2. In the second wave, you eat the identical foods as you did in Wave 1, except you can now add some fruits and some more veggies, sugar-free treats, and up to 6 oz of wine every day. You stay with this phase until you reach your goal weight.

3. Once you’ve arrived at your ideal weight, you can jump into the third wave, which focuses on making this diet plan, the Sonoma Diet, a part of your lifestyle instead of a one-off diet fix. Professional fitness instructors and personal trainers encourage experimenting with different fruits, enjoying full-fat sweets as a rare treat, and having fun with fitness, while still limiting packaged foods and hydrogenated fats.

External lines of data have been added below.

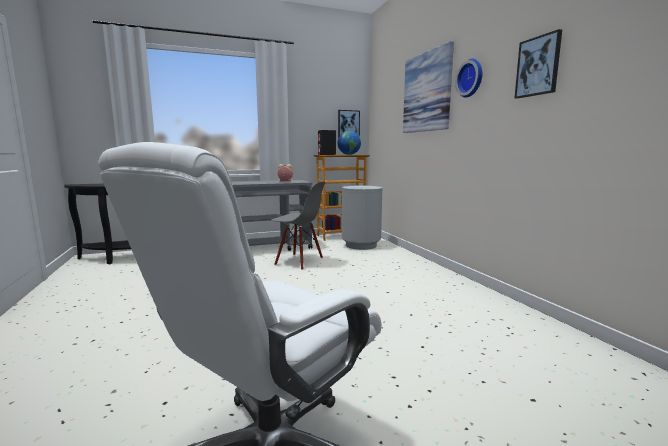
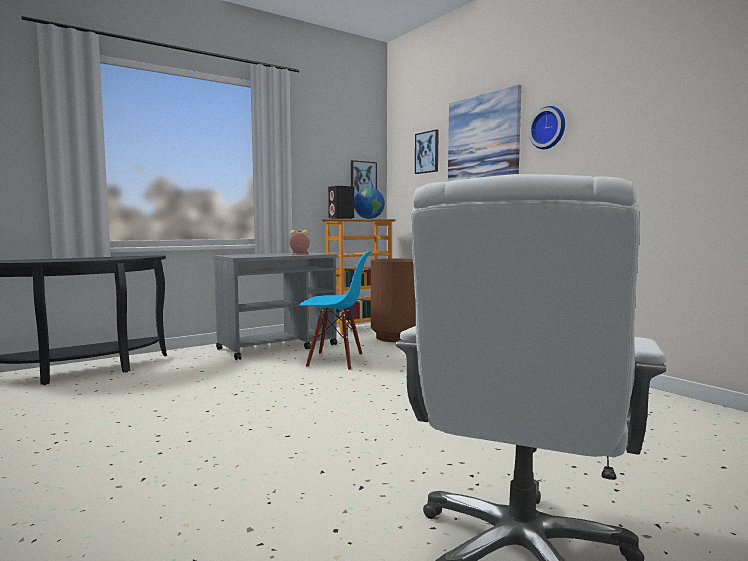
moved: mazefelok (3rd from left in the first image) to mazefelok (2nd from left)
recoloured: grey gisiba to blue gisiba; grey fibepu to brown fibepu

PROS / The Sonoma Diet offers access to a nutritionist who promotes healthy yet enjoyable eating.

CONS / The suggested shopping list is long and expensive.

VERDICT / The Sonoma Diet is ideal for helping you eat healthy and maintain your weight, but it’s not your best option if you need to lose a significant amount of weight.

Sample Meal Plans

Sample Breakfasts

Broccoli-Pepper Frittata
Buckwheat and Pear Pancakes
Mushroom Omelet
Scrambled Eggs with Feta and Dill

Sample Lunches

Greek Pizza Chicken
Veggie Pita Sandwich Chile
Mint Burgers
Tangy Black Bean Soup

Sample Dinners

Marinated Flank Steak
Roasted Vegetable Medley
Grilled Bass with Strawberry Salsa
Bistro Chicken and Garlic

Sample Desserts

Peachy Berry Cobbler
Apple-Blueberry Tart
Tropical Fruit Pops
Citrus Granita

The Sonoma Diet is a simple online diet service that endorses healthy, enjoyable eating. The plan provides a selection of nutritious meals reminiscent of the rich flavors of coastal California. While it’s possible to eat your way to a slimmer waist on the Sonoma Diet, its emphasis is on healthy living rather than drastic weight loss.

The Sonoma Diet: Short- and Long-Term Effect

In the short term, those on the Sonoma Diet will probably experience rapid weight loss. “If you follow the directions and don’t pile your plate too high, for instance, you’ll probably lose weight,” says Giancoli.

The long-term effect of following the Sonoma Diet will be a realistic, achievable development of healthy eating habits for life, says Blatner. The Sonoma Diet can help people achieve and maintain weight loss, especially if they include regular exercise in their weight-management plan.